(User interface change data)
__________

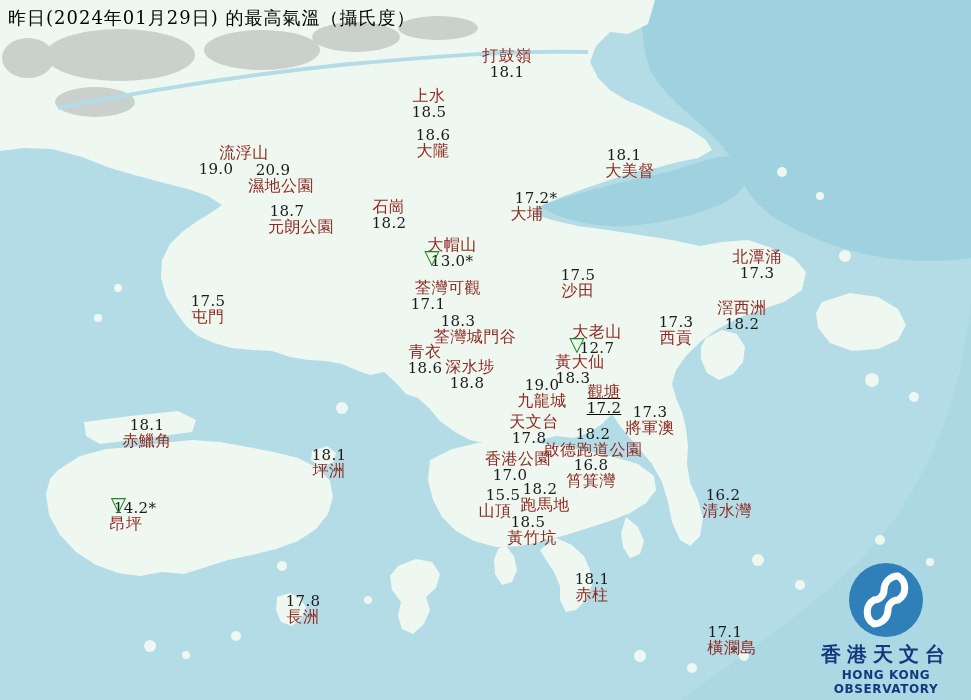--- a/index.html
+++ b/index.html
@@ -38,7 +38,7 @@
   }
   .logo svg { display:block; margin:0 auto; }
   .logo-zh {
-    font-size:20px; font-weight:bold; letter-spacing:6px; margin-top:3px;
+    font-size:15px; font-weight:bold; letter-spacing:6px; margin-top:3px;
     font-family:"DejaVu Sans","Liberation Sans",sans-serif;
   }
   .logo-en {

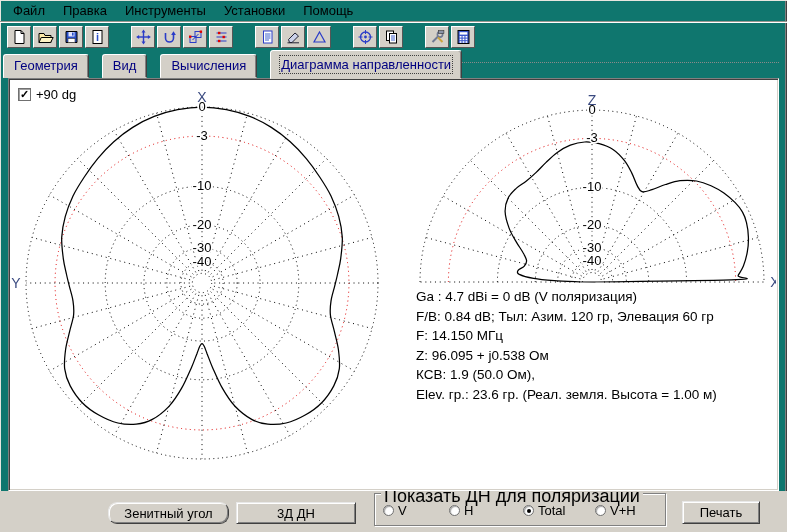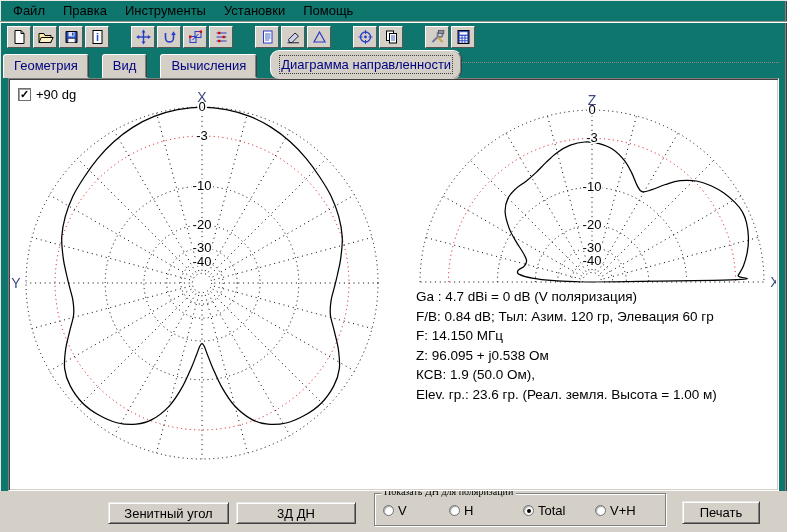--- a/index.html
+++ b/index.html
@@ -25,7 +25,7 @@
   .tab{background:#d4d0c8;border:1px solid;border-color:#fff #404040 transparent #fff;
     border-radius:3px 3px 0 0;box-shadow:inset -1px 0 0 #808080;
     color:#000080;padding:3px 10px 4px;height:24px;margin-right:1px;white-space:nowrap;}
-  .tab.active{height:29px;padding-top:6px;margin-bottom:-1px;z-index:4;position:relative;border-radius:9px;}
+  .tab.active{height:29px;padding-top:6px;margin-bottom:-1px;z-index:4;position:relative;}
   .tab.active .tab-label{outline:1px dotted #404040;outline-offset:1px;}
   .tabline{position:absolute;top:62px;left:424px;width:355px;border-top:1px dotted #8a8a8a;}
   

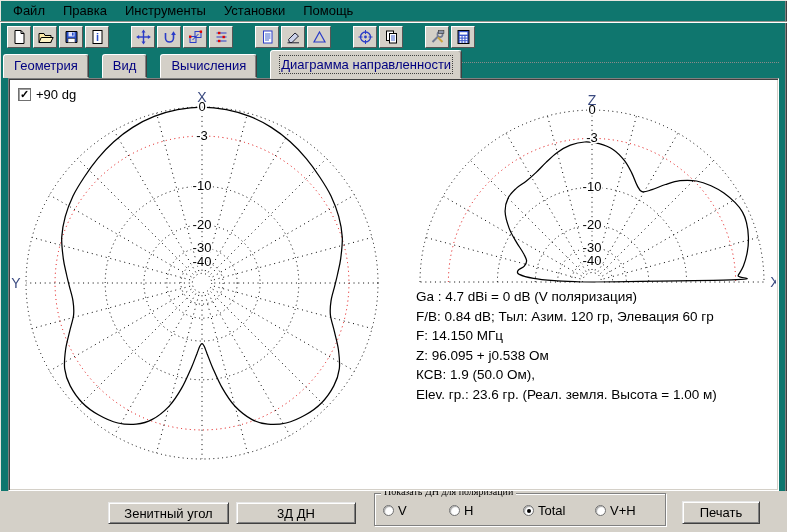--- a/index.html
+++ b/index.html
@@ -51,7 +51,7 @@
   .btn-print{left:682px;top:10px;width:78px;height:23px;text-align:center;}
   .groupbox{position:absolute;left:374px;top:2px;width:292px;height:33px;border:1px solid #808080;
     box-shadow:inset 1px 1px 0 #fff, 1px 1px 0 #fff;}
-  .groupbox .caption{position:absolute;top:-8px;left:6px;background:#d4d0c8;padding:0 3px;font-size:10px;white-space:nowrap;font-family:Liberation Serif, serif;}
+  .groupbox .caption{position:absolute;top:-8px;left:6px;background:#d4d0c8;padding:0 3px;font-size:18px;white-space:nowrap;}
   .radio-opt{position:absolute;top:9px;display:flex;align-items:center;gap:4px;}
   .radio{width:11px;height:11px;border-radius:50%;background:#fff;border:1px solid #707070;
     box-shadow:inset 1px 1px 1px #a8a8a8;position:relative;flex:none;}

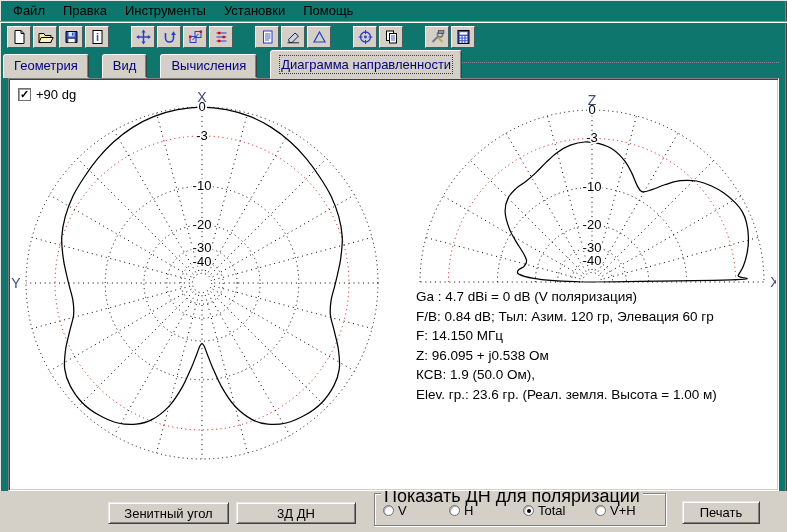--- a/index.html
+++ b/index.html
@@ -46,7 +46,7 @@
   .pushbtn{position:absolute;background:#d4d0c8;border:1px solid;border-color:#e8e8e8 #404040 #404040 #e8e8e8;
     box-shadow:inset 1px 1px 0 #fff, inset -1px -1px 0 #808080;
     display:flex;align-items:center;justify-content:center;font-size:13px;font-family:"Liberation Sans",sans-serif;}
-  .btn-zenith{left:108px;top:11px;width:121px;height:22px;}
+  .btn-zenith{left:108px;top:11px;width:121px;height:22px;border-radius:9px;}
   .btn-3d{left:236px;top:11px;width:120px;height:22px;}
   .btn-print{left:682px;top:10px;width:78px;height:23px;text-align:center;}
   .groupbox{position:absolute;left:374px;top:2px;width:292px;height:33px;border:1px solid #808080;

__________

**Directions:** The copy must match every line of the data exactly and contain no pictures.

**Response to the exercise:**
--- a/index.html
+++ b/index.html
@@ -38,7 +38,7 @@
   }
   .logo svg { display:block; margin:0 auto; }
   .logo-zh {
-    font-size:20px; font-weight:bold; letter-spacing:6px; margin-top:3px;
+    font-size:15px; font-weight:bold; letter-spacing:6px; margin-top:3px;
     font-family:"DejaVu Sans","Liberation Sans",sans-serif;
   }
   .logo-en {

--- a/index.html
+++ b/index.html
@@ -25,7 +25,7 @@
   .tab{background:#d4d0c8;border:1px solid;border-color:#fff #404040 transparent #fff;
     border-radius:3px 3px 0 0;box-shadow:inset -1px 0 0 #808080;
     color:#000080;padding:3px 10px 4px;height:24px;margin-right:1px;white-space:nowrap;}
-  .tab.active{height:29px;padding-top:6px;margin-bottom:-1px;z-index:4;position:relative;border-radius:9px;}
+  .tab.active{height:29px;padding-top:6px;margin-bottom:-1px;z-index:4;position:relative;}
   .tab.active .tab-label{outline:1px dotted #404040;outline-offset:1px;}
   .tabline{position:absolute;top:62px;left:424px;width:355px;border-top:1px dotted #8a8a8a;}
   

--- a/index.html
+++ b/index.html
@@ -51,7 +51,7 @@
   .btn-print{left:682px;top:10px;width:78px;height:23px;text-align:center;}
   .groupbox{position:absolute;left:374px;top:2px;width:292px;height:33px;border:1px solid #808080;
     box-shadow:inset 1px 1px 0 #fff, 1px 1px 0 #fff;}
-  .groupbox .caption{position:absolute;top:-8px;left:6px;background:#d4d0c8;padding:0 3px;font-size:10px;white-space:nowrap;font-family:Liberation Serif, serif;}
+  .groupbox .caption{position:absolute;top:-8px;left:6px;background:#d4d0c8;padding:0 3px;font-size:18px;white-space:nowrap;}
   .radio-opt{position:absolute;top:9px;display:flex;align-items:center;gap:4px;}
   .radio{width:11px;height:11px;border-radius:50%;background:#fff;border:1px solid #707070;
     box-shadow:inset 1px 1px 1px #a8a8a8;position:relative;flex:none;}

--- a/index.html
+++ b/index.html
@@ -46,7 +46,7 @@
   .pushbtn{position:absolute;background:#d4d0c8;border:1px solid;border-color:#e8e8e8 #404040 #404040 #e8e8e8;
     box-shadow:inset 1px 1px 0 #fff, inset -1px -1px 0 #808080;
     display:flex;align-items:center;justify-content:center;font-size:13px;font-family:"Liberation Sans",sans-serif;}
-  .btn-zenith{left:108px;top:11px;width:121px;height:22px;}
+  .btn-zenith{left:108px;top:11px;width:121px;height:22px;border-radius:9px;}
   .btn-3d{left:236px;top:11px;width:120px;height:22px;}
   .btn-print{left:682px;top:10px;width:78px;height:23px;text-align:center;}
   .groupbox{position:absolute;left:374px;top:2px;width:292px;height:33px;border:1px solid #808080;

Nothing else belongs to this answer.